元寇・弘安の役

写真:生の松原地区石築地
 文永の役の後も幕府は元の使者を処刑するなど相手にしなかったため、元軍は二方面から侵攻を開始し、東路軍によって壱岐(と対馬もかも)はまたも蹂躙され、船匿城の少弐資時は寡勢で奮戦するも戦死した。
少弐の千人塚 少弐資時墓
 なお文永の役後、幕府は大陸に逆遠征するか、石築地建築するかを御家人に命じたという。逆遠征なんかできる訳もなく、みな石築地を選び、生の松原地区を担当したのは肥後国で、菊池武房もここだった。
 ここでまたも肥後の竹崎季長さんが、石築地の上でくつろぐ菊池勢を目撃し、後にその時の様子を絵師に描かせている。その時竹崎さんは、「文永の役で一番活躍したのは武房さんだった」と述懐している。
菊池武房 赤星有隆 どれかが「たかまさ」
その他の石築地(元寇防塁)
箱崎 西南学院大学内 西南学院大学付近
地行 藤崎 小戸@
小戸A 今宿 横浜
 以上は各地に再現、保存されている元寇防塁。元軍はこれらを超えることができず、「前回で慣れたぜ」という日本軍に撃退される。そこで元軍は志賀島を拠点として対峙することになった。
今津
 困った元軍は鷹島へと集結し陣容の立て直しを図る…というのが通説だったが、志賀島を放棄する理由がないというのが服部英雄説だ。
 ということは、竹崎季長が船で向かったのも、鷹島ではなく志賀島だ。
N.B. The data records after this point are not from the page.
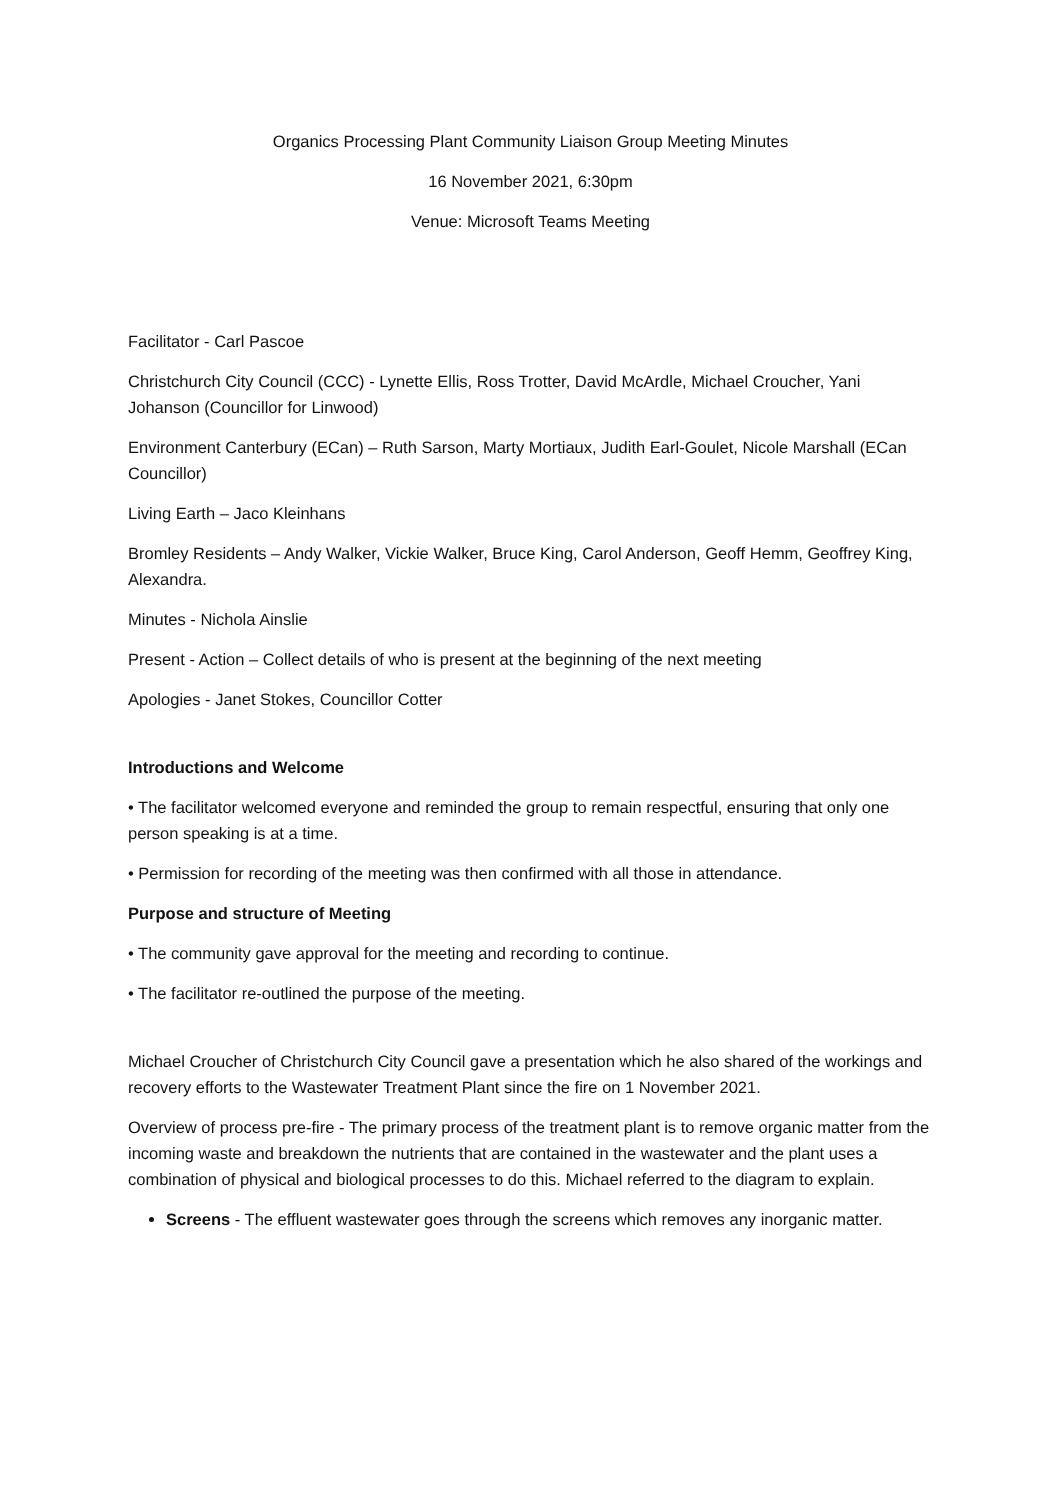Organics Processing Plant Community Liaison Group Meeting Minutes
16 November 2021, 6:30pm
Venue: Microsoft Teams Meeting
Facilitator - Carl Pascoe
Christchurch City Council (CCC) - Lynette Ellis, Ross Trotter, David McArdle, Michael Croucher, Yani Johanson (Councillor for Linwood)
Environment Canterbury (ECan) – Ruth Sarson, Marty Mortiaux, Judith Earl-Goulet, Nicole Marshall (ECan Councillor)
Living Earth – Jaco Kleinhans
Bromley Residents – Andy Walker, Vickie Walker, Bruce King, Carol Anderson, Geoff Hemm, Geoffrey King, Alexandra.
Minutes - Nichola Ainslie
Present - Action – Collect details of who is present at the beginning of the next meeting
Apologies - Janet Stokes, Councillor Cotter
Introductions and Welcome
• The facilitator welcomed everyone and reminded the group to remain respectful, ensuring that only one person speaking is at a time.
• Permission for recording of the meeting was then confirmed with all those in attendance.
Purpose and structure of Meeting
• The community gave approval for the meeting and recording to continue.
• The facilitator re-outlined the purpose of the meeting.
Michael Croucher of Christchurch City Council gave a presentation which he also shared of the workings and recovery efforts to the Wastewater Treatment Plant since the fire on 1 November 2021.
Overview of process pre-fire - The primary process of the treatment plant is to remove organic matter from the incoming waste and breakdown the nutrients that are contained in the wastewater and the plant uses a combination of physical and biological processes to do this. Michael referred to the diagram to explain.
Screens - The effluent wastewater goes through the screens which removes any inorganic matter.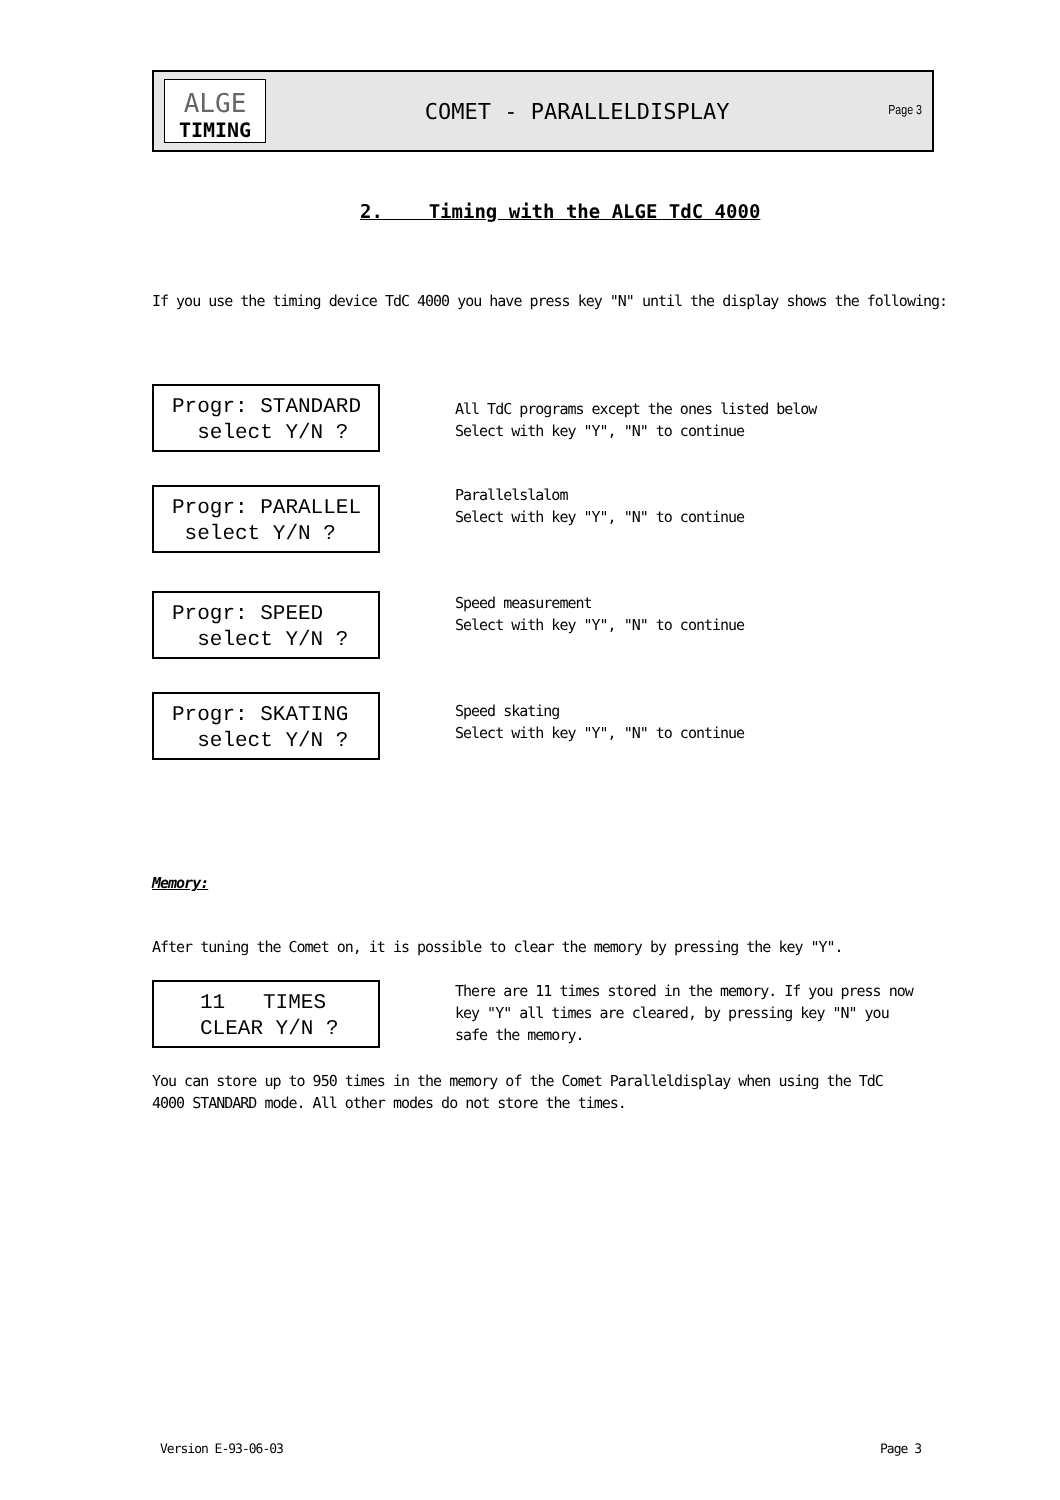ALGE
TIMING
COMET - PARALLELDISPLAY
Page 3
2. Timing with the ALGE TdC 4000
If you use the timing device TdC 4000 you have press key "N" until the display shows the following:
Progr: STANDARD select Y/N ?
All TdC programs except the ones listed below
Select with key "Y", "N" to continue
Progr: PARALLEL select Y/N ?
Parallelslalom
Select with key "Y", "N" to continue
Progr: SPEED select Y/N ?
Speed measurement
Select with key "Y", "N" to continue
Progr: SKATING select Y/N ?
Speed skating
Select with key "Y", "N" to continue
Memory:
After tuning the Comet on, it is possible to clear the memory by pressing the key "Y".
11 TIMES CLEAR Y/N ?
There are 11 times stored in the memory. If you press now key "Y" all times are cleared, by pressing key "N" you safe the memory.
You can store up to 950 times in the memory of the Comet Paralleldisplay when using the TdC 4000 STANDARD mode. All other modes do not store the times.
Version E-93-06-03 Page 3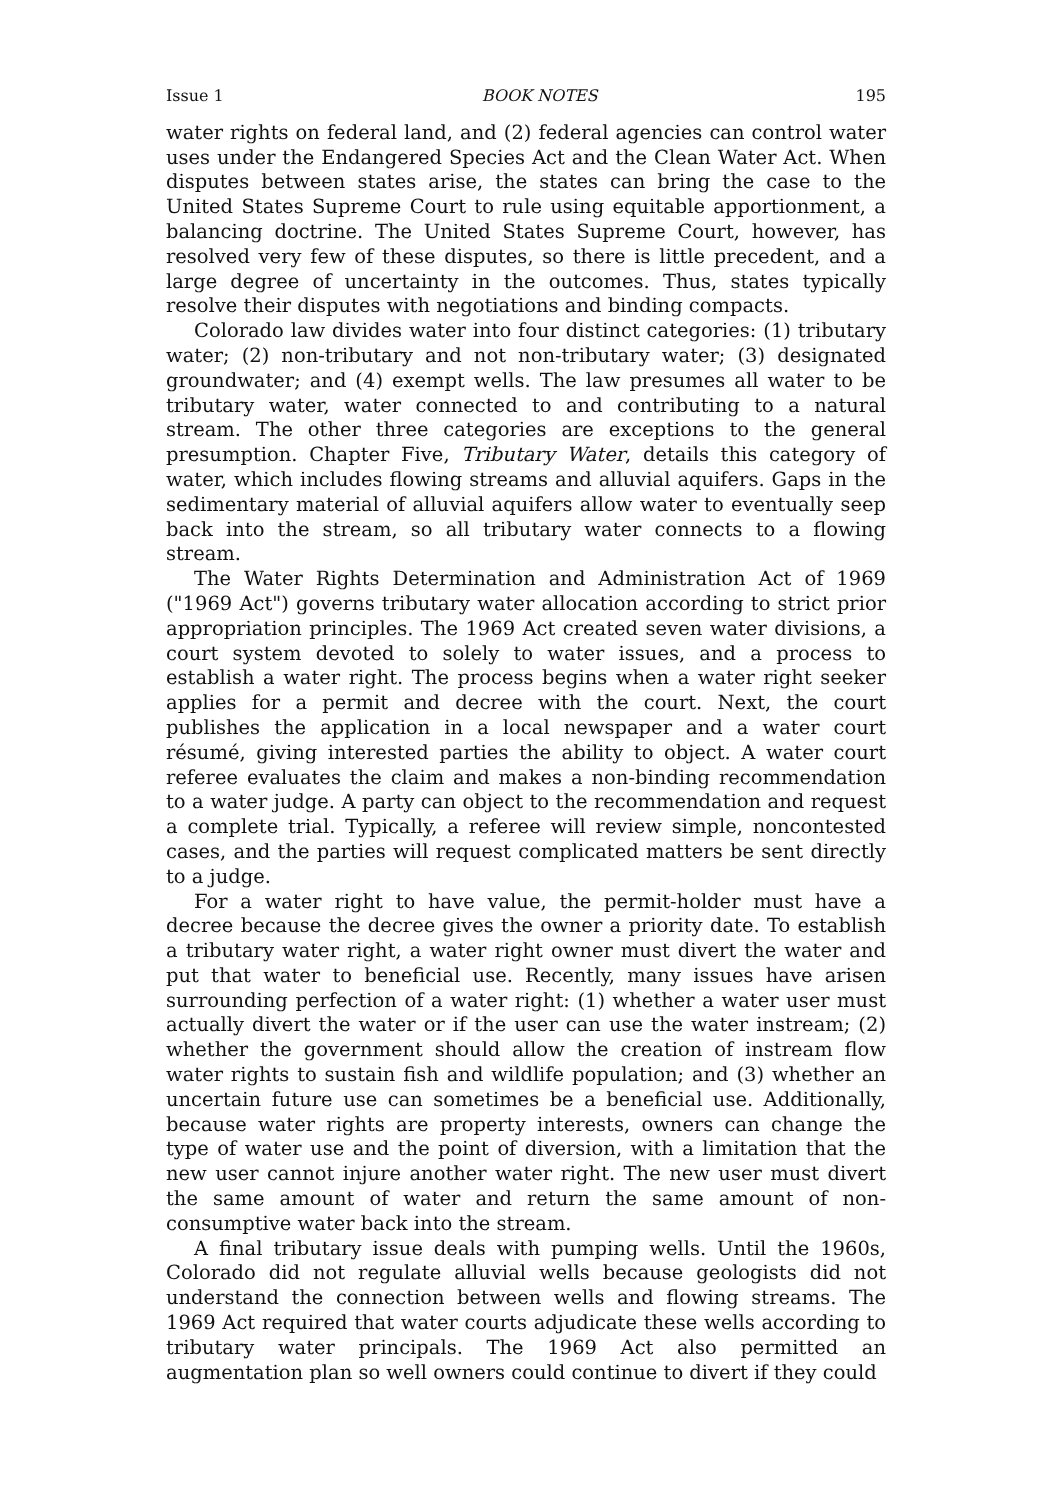Issue 1 BOOK NOTES 195
water rights on federal land, and (2) federal agencies can control water uses under the Endangered Species Act and the Clean Water Act. When disputes between states arise, the states can bring the case to the United States Supreme Court to rule using equitable apportionment, a balancing doctrine. The United States Supreme Court, however, has resolved very few of these disputes, so there is little precedent, and a large degree of uncertainty in the outcomes. Thus, states typically resolve their disputes with negotiations and binding compacts.
Colorado law divides water into four distinct categories: (1) tributary water; (2) non-tributary and not non-tributary water; (3) designated groundwater; and (4) exempt wells. The law presumes all water to be tributary water, water connected to and contributing to a natural stream. The other three categories are exceptions to the general presumption. Chapter Five, Tributary Water, details this category of water, which includes flowing streams and alluvial aquifers. Gaps in the sedimentary material of alluvial aquifers allow water to eventually seep back into the stream, so all tributary water connects to a flowing stream.
The Water Rights Determination and Administration Act of 1969 ("1969 Act") governs tributary water allocation according to strict prior appropriation principles. The 1969 Act created seven water divisions, a court system devoted to solely to water issues, and a process to establish a water right. The process begins when a water right seeker applies for a permit and decree with the court. Next, the court publishes the application in a local newspaper and a water court résumé, giving interested parties the ability to object. A water court referee evaluates the claim and makes a non-binding recommendation to a water judge. A party can object to the recommendation and request a complete trial. Typically, a referee will review simple, noncontested cases, and the parties will request complicated matters be sent directly to a judge.
For a water right to have value, the permit-holder must have a decree because the decree gives the owner a priority date. To establish a tributary water right, a water right owner must divert the water and put that water to beneficial use. Recently, many issues have arisen surrounding perfection of a water right: (1) whether a water user must actually divert the water or if the user can use the water instream; (2) whether the government should allow the creation of instream flow water rights to sustain fish and wildlife population; and (3) whether an uncertain future use can sometimes be a beneficial use. Additionally, because water rights are property interests, owners can change the type of water use and the point of diversion, with a limitation that the new user cannot injure another water right. The new user must divert the same amount of water and return the same amount of non-consumptive water back into the stream.
A final tributary issue deals with pumping wells. Until the 1960s, Colorado did not regulate alluvial wells because geologists did not understand the connection between wells and flowing streams. The 1969 Act required that water courts adjudicate these wells according to tributary water principals. The 1969 Act also permitted an augmentation plan so well owners could continue to divert if they could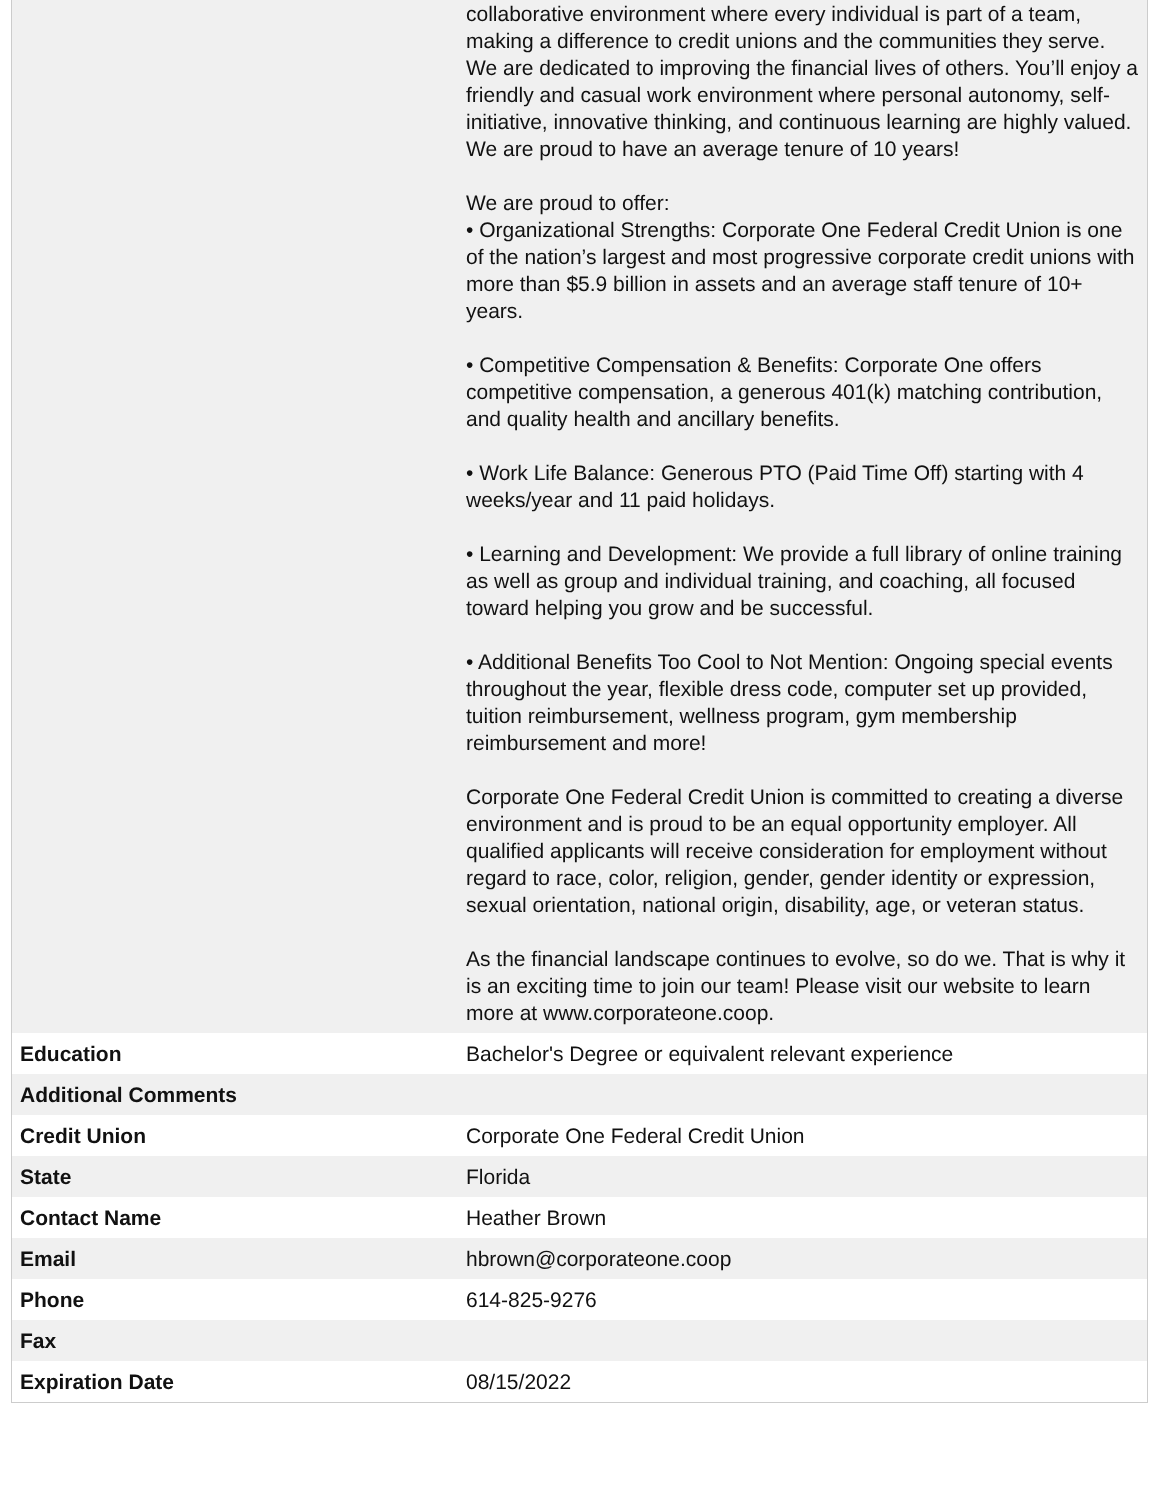| | collaborative environment where every individual is part of a team, making a difference to credit unions and the communities they serve. We are dedicated to improving the financial lives of others. You’ll enjoy a friendly and casual work environment where personal autonomy, self-initiative, innovative thinking, and continuous learning are highly valued. We are proud to have an average tenure of 10 years! We are proud to offer: • Organizational Strengths: Corporate One Federal Credit Union is one of the nation’s largest and most progressive corporate credit unions with more than $5.9 billion in assets and an average staff tenure of 10+ years. • Competitive Compensation & Benefits: Corporate One offers competitive compensation, a generous 401(k) matching contribution, and quality health and ancillary benefits. • Work Life Balance: Generous PTO (Paid Time Off) starting with 4 weeks/year and 11 paid holidays. • Learning and Development: We provide a full library of online training as well as group and individual training, and coaching, all focused toward helping you grow and be successful. • Additional Benefits Too Cool to Not Mention: Ongoing special events throughout the year, flexible dress code, computer set up provided, tuition reimbursement, wellness program, gym membership reimbursement and more! Corporate One Federal Credit Union is committed to creating a diverse environment and is proud to be an equal opportunity employer. All qualified applicants will receive consideration for employment without regard to race, color, religion, gender, gender identity or expression, sexual orientation, national origin, disability, age, or veteran status. As the financial landscape continues to evolve, so do we. That is why it is an exciting time to join our team! Please visit our website to learn more at www.corporateone.coop. |
| Education | Bachelor's Degree or equivalent relevant experience |
| Additional Comments | |
| Credit Union | Corporate One Federal Credit Union |
| State | Florida |
| Contact Name | Heather Brown |
| Email | hbrown@corporateone.coop |
| Phone | 614-825-9276 |
| Fax | |
| Expiration Date | 08/15/2022 |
必死に手柄をあげようとしたが船がない。そこで安達泰盛の命令と嘘をついて船に乗り込もうとするが、ことごとくバレてしまう。
 かわいそうになって、竹崎さんだけでもと乗せてあげたのが「たかまさ」だ。竹崎さんの「絵」では「たかまさ」が「大矢野兄弟」と後に改ざんされているが、「詞」を見ればすぐ「たかまさ」だとわかる。これは菊池武房と共に参戦していた菊池一族の西郷隆政の可能性がある。この優しさ、きっとそうに違いない。この時、竹崎さんは兜を従者に預けたまま乗り込むなど、あわてんぼさんだったようだ。
亀山上皇像 今津の「元寇殲滅之処」碑
 志賀島では日本勢の奮戦、鷹島では暴風雨で残された元軍掃討で、撃退に成功する。
 しかし朝廷は「俺らが敵国降伏を祈願したおかげで勝ったのよ」と思い、幕府も「けど恩賞ねーよ」と十分報われる者は少なかった(文永の役後、竹崎さんは鎌倉まで押しかけて恩賞を貰っているが例外)。これが幕府への反感へと繋がっていく。

 また、「日本は神国。日本良い国強い国」、とにかく神に祈って信じていれば勝てるという勘違いをもたらし、各地に元寇関連の史跡が乱立することになった。「元寇殲滅之処」碑については、そもそも殲滅と関係ないここに建てる意味がないと、揉めたこともあるらしい。また、博多湾から引き揚げられた碇石を、戦意高揚のために元軍のものとして各地に設置した。しかしほとんどは商船のものだろうと教えてくれたのは、福岡市埋蔵文化財センターの所長さん(=東長寺前の人骨発掘を担当した方)。
 手痛いしっぺ返しを食らったのはつい数十年前のこと。これに懲りたはいいが、今度はその反動で「とにかく平和を叫んで信じていれば、敵は攻めてこないし平和になるはず」という勘違いをしているのが現代社会であり、今も昔も本質的には変わっていない、との誰かの指摘は妥当だろう。